▶ **REQUEST**: Write out each of the following lines exactly, keeping their order.

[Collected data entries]
_____
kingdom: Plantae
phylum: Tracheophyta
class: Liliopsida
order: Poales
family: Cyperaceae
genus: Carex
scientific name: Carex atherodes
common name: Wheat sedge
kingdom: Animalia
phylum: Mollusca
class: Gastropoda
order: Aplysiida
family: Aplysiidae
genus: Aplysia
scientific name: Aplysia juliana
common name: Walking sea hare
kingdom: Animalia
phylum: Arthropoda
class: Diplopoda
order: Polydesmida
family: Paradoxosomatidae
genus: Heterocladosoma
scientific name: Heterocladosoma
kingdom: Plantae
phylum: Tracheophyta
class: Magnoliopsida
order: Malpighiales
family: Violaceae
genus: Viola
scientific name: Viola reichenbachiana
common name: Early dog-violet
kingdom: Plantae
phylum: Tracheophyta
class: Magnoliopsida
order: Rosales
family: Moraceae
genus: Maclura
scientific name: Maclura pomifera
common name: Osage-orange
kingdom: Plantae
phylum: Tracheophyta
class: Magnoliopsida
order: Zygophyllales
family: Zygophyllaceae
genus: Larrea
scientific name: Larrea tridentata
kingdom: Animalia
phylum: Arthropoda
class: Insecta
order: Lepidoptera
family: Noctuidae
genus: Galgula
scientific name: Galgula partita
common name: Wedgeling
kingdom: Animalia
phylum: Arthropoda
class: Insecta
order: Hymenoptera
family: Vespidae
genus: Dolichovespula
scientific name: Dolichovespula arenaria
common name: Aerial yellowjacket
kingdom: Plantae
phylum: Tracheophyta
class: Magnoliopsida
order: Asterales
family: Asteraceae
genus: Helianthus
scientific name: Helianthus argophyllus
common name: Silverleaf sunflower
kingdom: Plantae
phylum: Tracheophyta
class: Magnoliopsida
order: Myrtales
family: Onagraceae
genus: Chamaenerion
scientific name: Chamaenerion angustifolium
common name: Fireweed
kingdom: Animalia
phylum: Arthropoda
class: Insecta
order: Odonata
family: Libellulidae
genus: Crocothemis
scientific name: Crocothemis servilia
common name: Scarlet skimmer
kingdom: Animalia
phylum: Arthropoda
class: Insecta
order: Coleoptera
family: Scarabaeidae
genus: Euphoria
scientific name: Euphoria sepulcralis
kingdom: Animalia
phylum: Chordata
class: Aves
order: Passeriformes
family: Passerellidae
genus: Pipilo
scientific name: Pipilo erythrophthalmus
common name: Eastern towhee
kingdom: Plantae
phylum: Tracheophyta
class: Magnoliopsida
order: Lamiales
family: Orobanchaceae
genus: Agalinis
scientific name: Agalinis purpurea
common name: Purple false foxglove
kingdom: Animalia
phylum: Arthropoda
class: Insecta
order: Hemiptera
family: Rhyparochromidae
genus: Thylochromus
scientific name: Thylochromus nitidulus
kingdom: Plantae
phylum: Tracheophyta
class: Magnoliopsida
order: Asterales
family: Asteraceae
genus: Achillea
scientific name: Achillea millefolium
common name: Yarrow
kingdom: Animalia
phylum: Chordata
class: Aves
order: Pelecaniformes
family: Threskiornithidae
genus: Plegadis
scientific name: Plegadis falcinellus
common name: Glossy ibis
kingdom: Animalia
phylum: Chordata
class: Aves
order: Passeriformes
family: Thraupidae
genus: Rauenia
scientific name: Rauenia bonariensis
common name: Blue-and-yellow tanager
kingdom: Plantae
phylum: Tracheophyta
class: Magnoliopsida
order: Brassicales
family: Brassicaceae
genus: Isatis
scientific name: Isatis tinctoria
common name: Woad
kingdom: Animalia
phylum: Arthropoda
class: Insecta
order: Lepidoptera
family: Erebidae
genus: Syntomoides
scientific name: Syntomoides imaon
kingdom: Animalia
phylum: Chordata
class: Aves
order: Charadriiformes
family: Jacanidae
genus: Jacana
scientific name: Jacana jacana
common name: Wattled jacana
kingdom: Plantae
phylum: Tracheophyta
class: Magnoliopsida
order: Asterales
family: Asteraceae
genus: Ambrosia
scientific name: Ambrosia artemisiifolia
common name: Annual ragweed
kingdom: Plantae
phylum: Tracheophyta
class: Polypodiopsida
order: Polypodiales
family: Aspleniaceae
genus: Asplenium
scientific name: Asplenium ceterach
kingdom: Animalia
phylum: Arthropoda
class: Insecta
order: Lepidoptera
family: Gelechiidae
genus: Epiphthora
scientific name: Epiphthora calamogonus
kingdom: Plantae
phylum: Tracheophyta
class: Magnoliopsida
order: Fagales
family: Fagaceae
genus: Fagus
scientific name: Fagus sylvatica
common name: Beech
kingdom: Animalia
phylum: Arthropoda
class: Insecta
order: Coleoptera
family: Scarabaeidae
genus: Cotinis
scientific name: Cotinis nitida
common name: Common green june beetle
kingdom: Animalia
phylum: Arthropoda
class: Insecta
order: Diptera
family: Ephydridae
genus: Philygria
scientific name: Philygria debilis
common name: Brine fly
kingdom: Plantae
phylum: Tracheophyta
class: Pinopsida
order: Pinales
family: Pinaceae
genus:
_____
▶ **THE REPLY**:
kingdom: Plantae
phylum: Tracheophyta
class: Liliopsida
order: Poales
family: Cyperaceae
genus: Carex
scientific name: Carex atherodes
common name: Wheat sedge
kingdom: Animalia
phylum: Mollusca
class: Gastropoda
order: Aplysiida
family: Aplysiidae
genus: Aplysia
scientific name: Aplysia juliana
common name: Walking sea hare
kingdom: Animalia
phylum: Arthropoda
class: Diplopoda
order: Polydesmida
family: Paradoxosomatidae
genus: Heterocladosoma
scientific name: Heterocladosoma
kingdom: Plantae
phylum: Tracheophyta
class: Magnoliopsida
order: Malpighiales
family: Violaceae
genus: Viola
scientific name: Viola reichenbachiana
common name: Early dog-violet
kingdom: Plantae
phylum: Tracheophyta
class: Magnoliopsida
order: Rosales
family: Moraceae
genus: Maclura
scientific name: Maclura pomifera
common name: Osage-orange
kingdom: Plantae
phylum: Tracheophyta
class: Magnoliopsida
order: Zygophyllales
family: Zygophyllaceae
genus: Larrea
scientific name: Larrea tridentata
kingdom: Animalia
phylum: Arthropoda
class: Insecta
order: Lepidoptera
family: Noctuidae
genus: Galgula
scientific name: Galgula partita
common name: Wedgeling
kingdom: Animalia
phylum: Arthropoda
class: Insecta
order: Hymenoptera
family: Vespidae
genus: Dolichovespula
scientific name: Dolichovespula arenaria
common name: Aerial yellowjacket
kingdom: Plantae
phylum: Tracheophyta
class: Magnoliopsida
order: Asterales
family: Asteraceae
genus: Helianthus
scientific name: Helianthus argophyllus
common name: Silverleaf sunflower
kingdom: Plantae
phylum: Tracheophyta
class: Magnoliopsida
order: Myrtales
family: Onagraceae
genus: Chamaenerion
scientific name: Chamaenerion angustifolium
common name: Fireweed
kingdom: Animalia
phylum: Arthropoda
class: Insecta
order: Odonata
family: Libellulidae
genus: Crocothemis
scientific name: Crocothemis servilia
common name: Scarlet skimmer
kingdom: Animalia
phylum: Arthropoda
class: Insecta
order: Coleoptera
family: Scarabaeidae
genus: Euphoria
scientific name: Euphoria sepulcralis
kingdom: Animalia
phylum: Chordata
class: Aves
order: Passeriformes
family: Passerellidae
genus: Pipilo
scientific name: Pipilo erythrophthalmus
common name: Eastern towhee
kingdom: Plantae
phylum: Tracheophyta
class: Magnoliopsida
order: Lamiales
family: Orobanchaceae
genus: Agalinis
scientific name: Agalinis purpurea
common name: Purple false foxglove
kingdom: Animalia
phylum: Arthropoda
class: Insecta
order: Hemiptera
family: Rhyparochromidae
genus: Thylochromus
scientific name: Thylochromus nitidulus
kingdom: Plantae
phylum: Tracheophyta
class: Magnoliopsida
order: Asterales
family: Asteraceae
genus: Achillea
scientific name: Achillea millefolium
common name: Yarrow
kingdom: Animalia
phylum: Chordata
class: Aves
order: Pelecaniformes
family: Threskiornithidae
genus: Plegadis
scientific name: Plegadis falcinellus
common name: Glossy ibis
kingdom: Animalia
phylum: Chordata
class: Aves
order: Passeriformes
family: Thraupidae
genus: Rauenia
scientific name: Rauenia bonariensis
common name: Blue-and-yellow tanager
kingdom: Plantae
phylum: Tracheophyta
class: Magnoliopsida
order: Brassicales
family: Brassicaceae
genus: Isatis
scientific name: Isatis tinctoria
common name: Woad
kingdom: Animalia
phylum: Arthropoda
class: Insecta
order: Lepidoptera
family: Erebidae
genus: Syntomoides
scientific name: Syntomoides imaon
kingdom: Animalia
phylum: Chordata
class: Aves
order: Charadriiformes
family: Jacanidae
genus: Jacana
scientific name: Jacana jacana
common name: Wattled jacana
kingdom: Plantae
phylum: Tracheophyta
class: Magnoliopsida
order: Asterales
family: Asteraceae
genus: Ambrosia
scientific name: Ambrosia artemisiifolia
common name: Annual ragweed
kingdom: Plantae
phylum: Tracheophyta
class: Polypodiopsida
order: Polypodiales
family: Aspleniaceae
genus: Asplenium
scientific name: Asplenium ceterach
kingdom: Animalia
phylum: Arthropoda
class: Insecta
order: Lepidoptera
family: Gelechiidae
genus: Epiphthora
scientific name: Epiphthora calamogonus
kingdom: Plantae
phylum: Tracheophyta
class: Magnoliopsida
order: Fagales
family: Fagaceae
genus: Fagus
scientific name: Fagus sylvatica
common name: Beech
kingdom: Animalia
phylum: Arthropoda
class: Insecta
order: Coleoptera
family: Scarabaeidae
genus: Cotinis
scientific name: Cotinis nitida
common name: Common green june beetle
kingdom: Animalia
phylum: Arthropoda
class: Insecta
order: Diptera
family: Ephydridae
genus: Philygria
scientific name: Philygria debilis
common name: Brine fly
kingdom: Plantae
phylum: Tracheophyta
class: Pinopsida
order: Pinales
family: Pinaceae
genus:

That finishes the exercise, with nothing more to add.